* [Text to read]:
## begin
An SM is designed to execute all threads in a warp following the SIMD model, i.e., at any instance in time, one instruction is fetched and executed for all threads in the warp. As one instruction is shared across multiple execution units, it allows for a small percentage of the hardware to be dedicated to control, and a large percentage is dedicated to increasing the arithmetic throughput (i.e., cores).

Control Divergence

SIMD execution on a warp suggests that for optimum results, all threads in a warp must follow the same execution path or control flow. An example of this is an if-else statement where the first 24 threads in a warp take the if route, and the remaining 8 take the else route. In a situation like this, hardware will take multiple passes through these diverging paths (i.e., one for if and one for else), adding to the execution resources used by inactive threads in each pass.

When threads in the same warp follow different execution paths, then it’s said that the threads exhibit control divergence. It is also important to note that as the size of data increases, the performance impact of thread divergence decreases. For example, in vector addition:

  • When the vector size is 100, 1 of the 4 warps will have control divergence, i.e., it affects 25% of the execution time.
  • When the vector size is 1000, only 1 of the 32 warps will have control divergence, i.e., it affects ~3% of the execution time.

In Pascal and prior architectures, these passes were sequential. However, from the Volta architecture onwards, the passes may be executed concurrently (but there’s no guarantee), and this feature is known as independent thread scheduling.

Warp Scheduling and Latency Tolerance

There are usually more threads assigned to an SM than its cores. This is done so that GPUs can tolerate long-latency operations (like global memory accesses). With enough warps, SM can find a warp to execute while others are waiting for long-latency operations (like getting data from global memory). Filling the latency time of operations from some threads with work from others is called latency tolerance or latency hiding. The selection of warps ready for execution does not introduce any computational cost because GPU hardware is designed to facilitate zero-overhead thread scheduling.
## end
* [Data provided]:
## begin
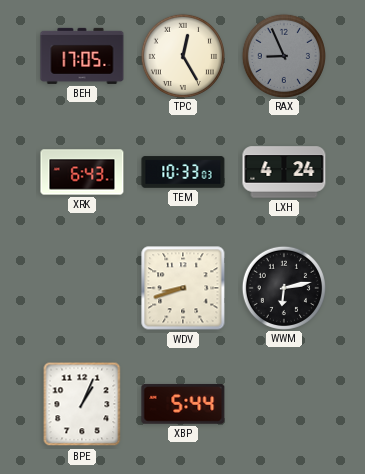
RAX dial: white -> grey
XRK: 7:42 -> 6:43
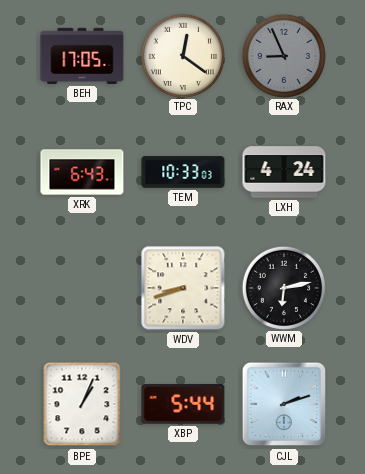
TPC: 12:25 -> 12:21
CJL: none -> 2:12
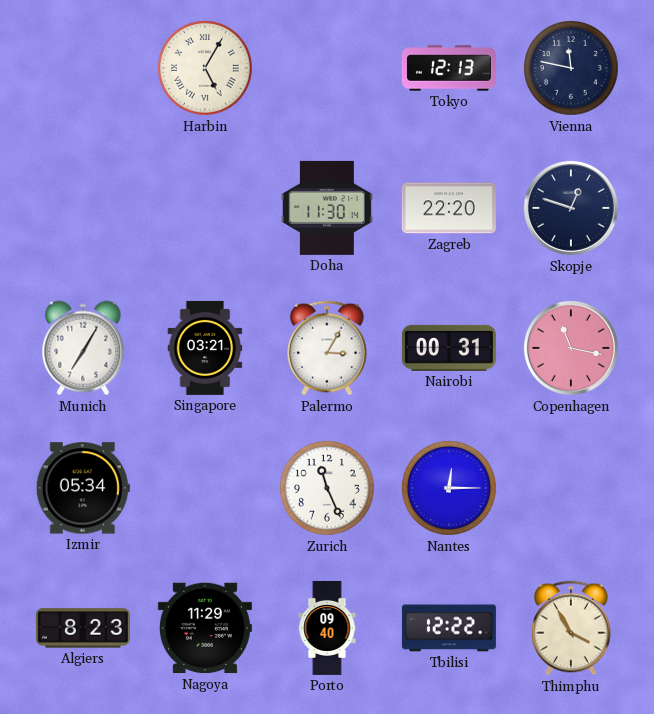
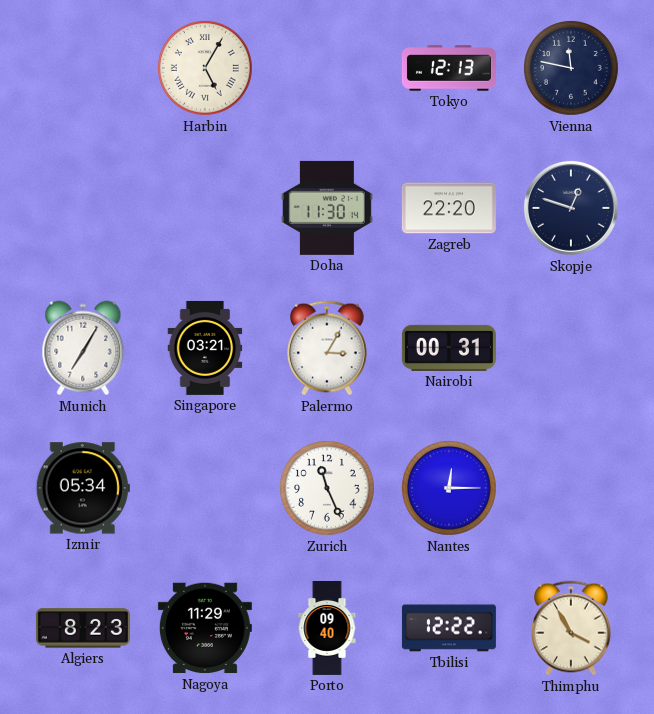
## end
* [What this exercise asks]:
1) In the text on GPU warps, what is the name of the feature that lets divergent passes run concurrently from the Volta architecture onward?
2) Please copy from the text on GPU warps the passage between "Warp Scheduling and" and "zero-overhead thread scheduling.", inclusive.

* [Exercise results]:
1) Independent thread scheduling.

2)
Warp Scheduling and Latency Tolerance

There are usually more threads assigned to an SM than its cores. This is done so that GPUs can tolerate long-latency operations (like global memory accesses). With enough warps, SM can find a warp to execute while others are waiting for long-latency operations (like getting data from global memory). Filling the latency time of operations from some threads with work from others is called latency tolerance or latency hiding. The selection of warps ready for execution does not introduce any computational cost because GPU hardware is designed to facilitate zero-overhead thread scheduling.